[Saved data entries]

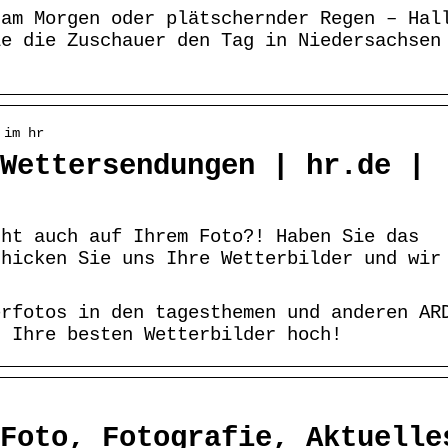
 am Morgen oder plätschernder Regen – Hal
ie die Zuschauer den Tag in Niedersachsen
 im hr
Wettersendungen | hr.de |
cht auch auf Ihrem Foto?! Haben Sie das
chicken Sie uns Ihre Wetterbilder und wir
erfotos in den tagesthemen und anderen AR
r Ihre besten Wetterbilder hoch!
Foto, Fotografie, Aktuelle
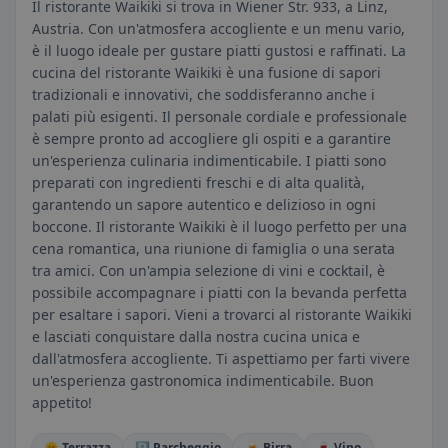
Il ristorante Waikiki si trova in Wiener Str. 933, a Linz,
Austria. Con un'atmosfera accogliente e un menu vario,
è il luogo ideale per gustare piatti gustosi e raffinati. La
cucina del ristorante Waikiki è una fusione di sapori
tradizionali e innovativi, che soddisferanno anche i
palati più esigenti. Il personale cordiale e professionale
è sempre pronto ad accogliere gli ospiti e a garantire
un'esperienza culinaria indimenticabile. I piatti sono
preparati con ingredienti freschi e di alta qualità,
garantendo un sapore autentico e delizioso in ogni
boccone. Il ristorante Waikiki è il luogo perfetto per una
cena romantica, una riunione di famiglia o una serata
tra amici. Con un'ampia selezione di vini e cocktail, è
possibile accompagnare i piatti con la bevanda perfetta
per esaltare i sapori. Vieni a trovarci al ristorante Waikiki
e lasciati conquistare dalla nostra cucina unica e
dall'atmosfera accogliente. Ti aspettiamo per farti vivere
un'esperienza gastronomica indimenticabile. Buon
appetito!
🌞 Terrazza
🅿️ Parcheggio
🍺 Birra
🍷 Vino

Directions for this task: Rewrite the lines from the line with "Il ristorante Waikiki si" through the end of the records, putting "ospitale" wherever "accogliente" appears and keeping everything else unchanged.

Response area:
Il ristorante Waikiki si trova in Wiener Str. 933, a Linz,
Austria. Con un'atmosfera ospitale e un menu vario,
è il luogo ideale per gustare piatti gustosi e raffinati. La
cucina del ristorante Waikiki è una fusione di sapori
tradizionali e innovativi, che soddisferanno anche i
palati più esigenti. Il personale cordiale e professionale
è sempre pronto ad accogliere gli ospiti e a garantire
un'esperienza culinaria indimenticabile. I piatti sono
preparati con ingredienti freschi e di alta qualità,
garantendo un sapore autentico e delizioso in ogni
boccone. Il ristorante Waikiki è il luogo perfetto per una
cena romantica, una riunione di famiglia o una serata
tra amici. Con un'ampia selezione di vini e cocktail, è
possibile accompagnare i piatti con la bevanda perfetta
per esaltare i sapori. Vieni a trovarci al ristorante Waikiki
e lasciati conquistare dalla nostra cucina unica e
dall'atmosfera ospitale. Ti aspettiamo per farti vivere
un'esperienza gastronomica indimenticabile. Buon
appetito!
🌞 Terrazza
🅿️ Parcheggio
🍺 Birra
🍷 Vino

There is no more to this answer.